A remake of the 19th century original, IWC notes the new Pallweber is the brand’s first pocket watch of the 21st century. That being said, it is worth pointing out that IWC was still making pocket watches well into the 1990s – ranging from the complicated like perpetual calendars, to the curious, antimagnetic Ingenieur pocket watch – being one of the few watchmakers aside from Patek Philippe and Audemars Piguet to do so.
The pocket watch remake was almost not to be according to IWC insiders. Even until almost the end of 2017 it was still not officially part of the Jubilee Collection, which was then announced as a 27-piece line-up. By SIHH that had become 28, thanks to the last minute inclusion of the Pallweber pocket watch.
Powered by the same movement as found in the well-received Pallweber wristwatches, the new Pallweber pocket watch is closer to the original, being almost a remake of the Pallweber pocket watch of 1885, which was light years ahead of its time.
Characterised by a jumping hour and jumping minute display, the original Pallweber was the invention of Austrian watchmaker Josef Pallweber, who patented it in 1883 and sold the idea to several firms, including IWC. Now a complication synonymous with IWC, the Schaffhausen watchmaker produced approximately 16,500 of them during its brief run up that lasted till 1887.
Intriguingly, the Pallweber movement was built on a base calibre named Elgin, a naming quirk inexplicable today but perhaps related to IWC’s heritage – founder Florentine Ariosto Jones was American – and the fame of the Elgin Watch Company of the United States, then one of the world’s biggest watch brands.
The modern day Pallweber, however, is entirely in-house and thoroughly Swiss-German. A limited edition of 50 pieces, the Tribute to Pallweber Edition “150 Years” pocket watch is red gold, and a large 52mm by 14.5mm. Compared to the originals, which were fairly primitive watches, the Pallweber limited edition is like a denser, higher quality doppelgänger.
The front has an engine-turned hinged cover that reveals the hours and minutes display through a pair of windows. Lifting the cover reveals the glossy white dial.
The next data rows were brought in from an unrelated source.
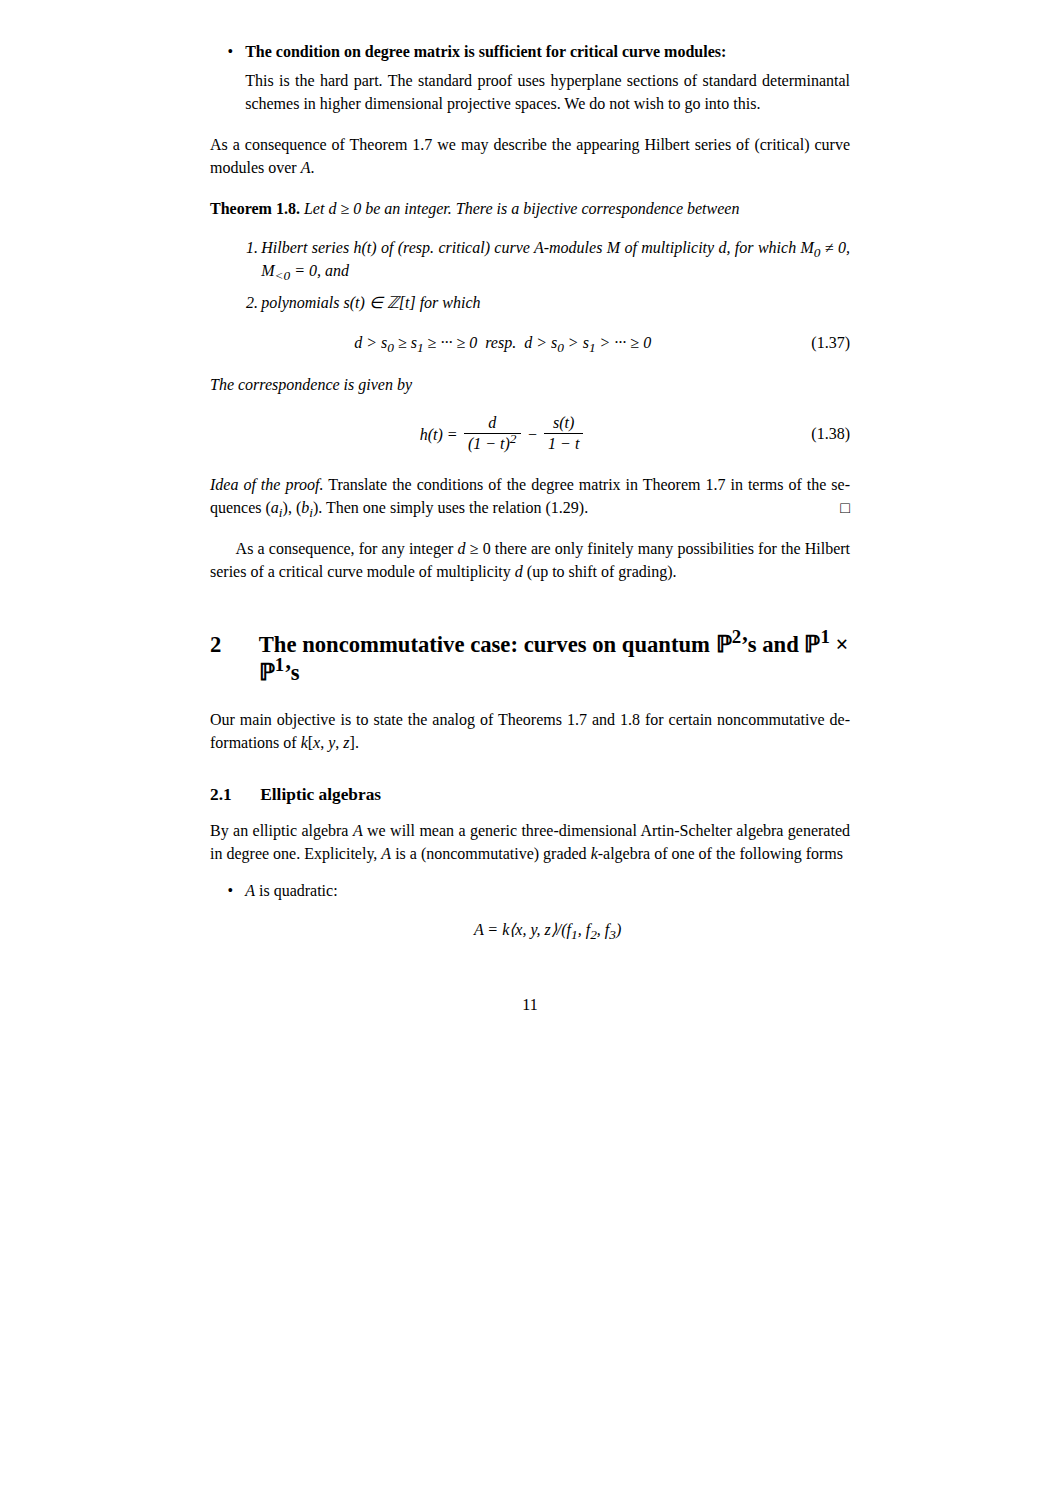The condition on degree matrix is sufficient for critical curve modules:
This is the hard part. The standard proof uses hyperplane sections of standard determinantal schemes in higher dimensional projective spaces. We do not wish to go into this.
As a consequence of Theorem 1.7 we may describe the appearing Hilbert series of (critical) curve modules over A.
Theorem 1.8. Let d ≥ 0 be an integer. There is a bijective correspondence between
Hilbert series h(t) of (resp. critical) curve A-modules M of multiplicity d, for which M0 ≠ 0, M<0 = 0, and
polynomials s(t) ∈ ℤ[t] for which
d > s0 ≥ s1 ≥ ··· ≥ 0 resp. d > s0 > s1 > ··· ≥ 0
(1.37)
The correspondence is given by
h(t) = d(1 − t)2 − s(t) 1 − t
(1.38)
Idea of the proof. Translate the conditions of the degree matrix in Theorem 1.7 in terms of the sequences (ai), (bi). Then one simply uses the relation (1.29). □
As a consequence, for any integer d ≥ 0 there are only finitely many possibilities for the Hilbert series of a critical curve module of multiplicity d (up to shift of grading).
2 The noncommutative case: curves on quantum ℙ2’s and ℙ1 × ℙ1’s
Our main objective is to state the analog of Theorems 1.7 and 1.8 for certain noncommutative deformations of k[x, y, z].
2.1 Elliptic algebras
By an elliptic algebra A we will mean a generic three-dimensional Artin-Schelter algebra generated in degree one. Explicitely, A is a (noncommutative) graded k-algebra of one of the following forms
A is quadratic:
A = k⟨x, y, z⟩/(f1, f2, f3)
11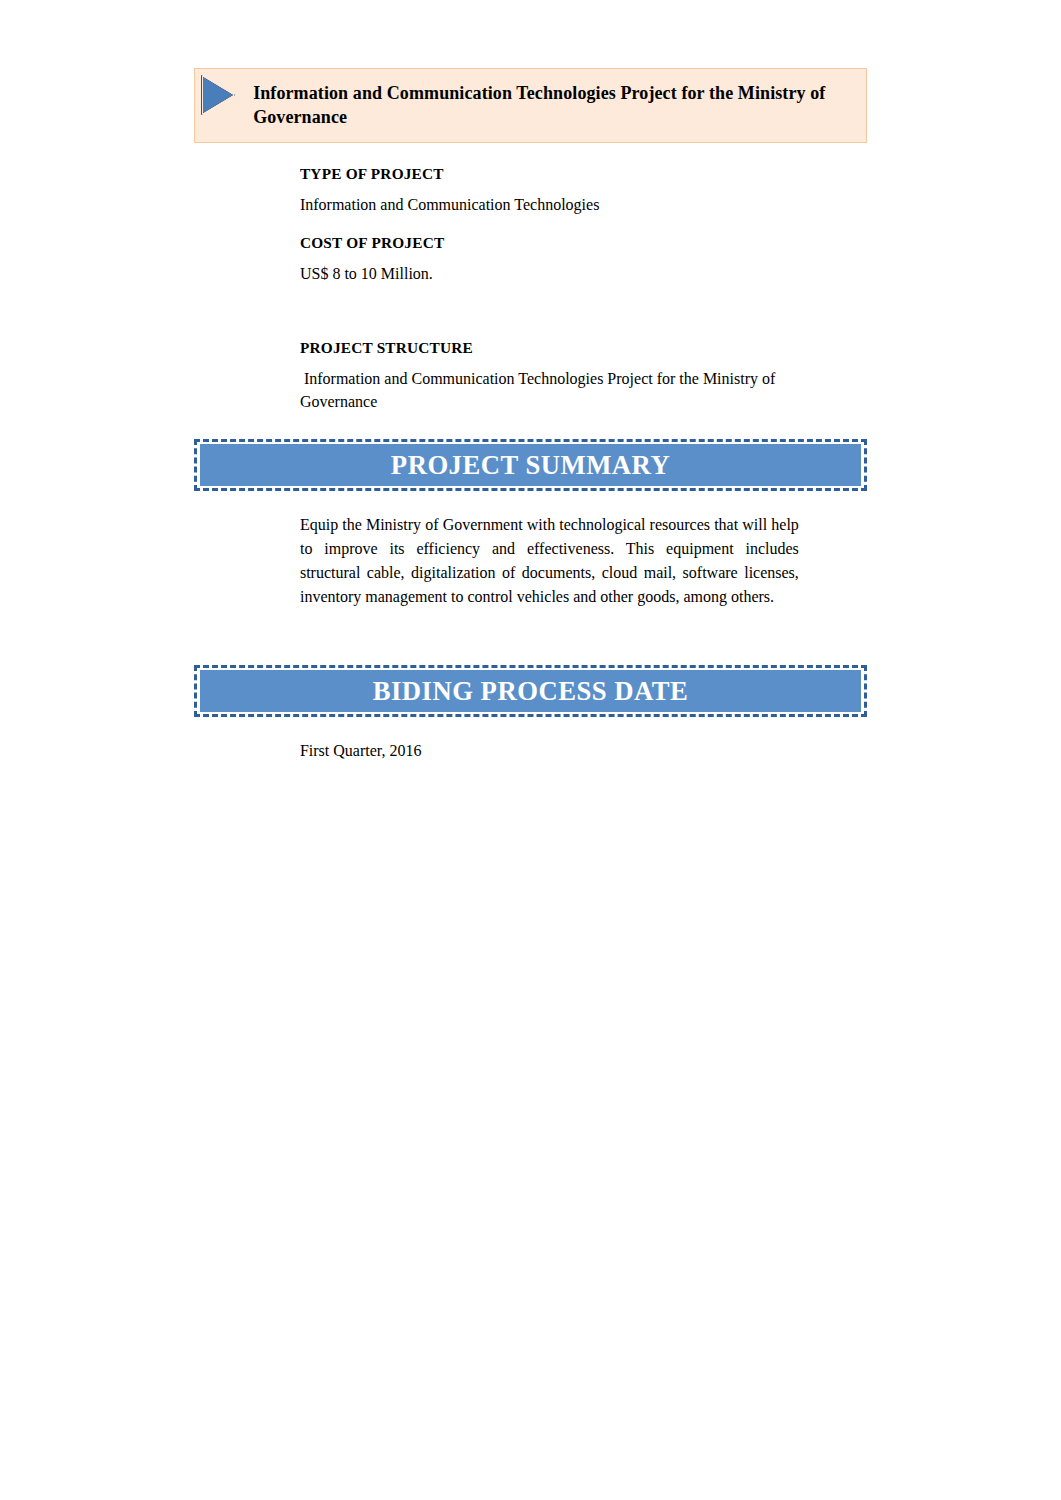Information and Communication Technologies Project for the Ministry of Governance
TYPE OF PROJECT
Information and Communication Technologies
COST OF PROJECT
US$ 8 to 10 Million.
PROJECT STRUCTURE
Information and Communication Technologies Project for the Ministry of Governance
PROJECT SUMMARY
Equip the Ministry of Government with technological resources that will help to improve its efficiency and effectiveness. This equipment includes structural cable, digitalization of documents, cloud mail, software licenses, inventory management to control vehicles and other goods, among others.
BIDING PROCESS DATE
First Quarter, 2016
While the original Pallweber pocket watches had porcelain dials, some of which were hand-painted with slightly kitschy pastoral scenes, the remake has a white lacquered dial that resembles porcelain, a feature that’s common to all the models in the Jubilee Collection.
Just like the original, the pocket watch displays a digital jumping hours and minutes in labelled apertures with a running small seconds dial at six o’clock. While the labels for the apertures state the obvious, something commonly rejected by collectors, they are true to the originals, which had dials bearing “hours” and “minutes”, or their equivalents in the various languages of wherever IWC watches were exported.
Inside is the newly developed hand-wound cal. 94200 – the exact same movement used in the Pallweber wristwatch. It’s a large calibre constructed in a robust and simple manner, explaining the long power reserve – 60 hours – and the relatively accessible priced compared to similar watches made by other brands (the steel Pallweber wristwatch costs US$23,100).
The commendable power reserve is thanks to an additional barrel and wheel train for the minute discs. That means the minutes display, which has a pair of discs that jump, well, once a minute, runs on its own power, not needing to draw power from the regulator.
Every minute, a release mechanism (visible at the centre of the movement) momentarily locks and unlocks the gear train that triggers the single minute disc. After 10 minutes, the single-minute disc advances the 10-minute disc, and then at the top of the hour, it also moves the hour ring.
Visually, the movement is characteristic of IWC’s modern production, it has a smallish balance wheel and large bridges. As with the rest of the Jubilee collection, the watch’s celebratory nature is made known with an 18k gold medallion on its bridges.
Price and availability
The IWC Tribute to Pallweber Edition “150 Years” pocket watch (ref. IW505101) is priced at €64,700, including 19% tax. It will be available later in 2018.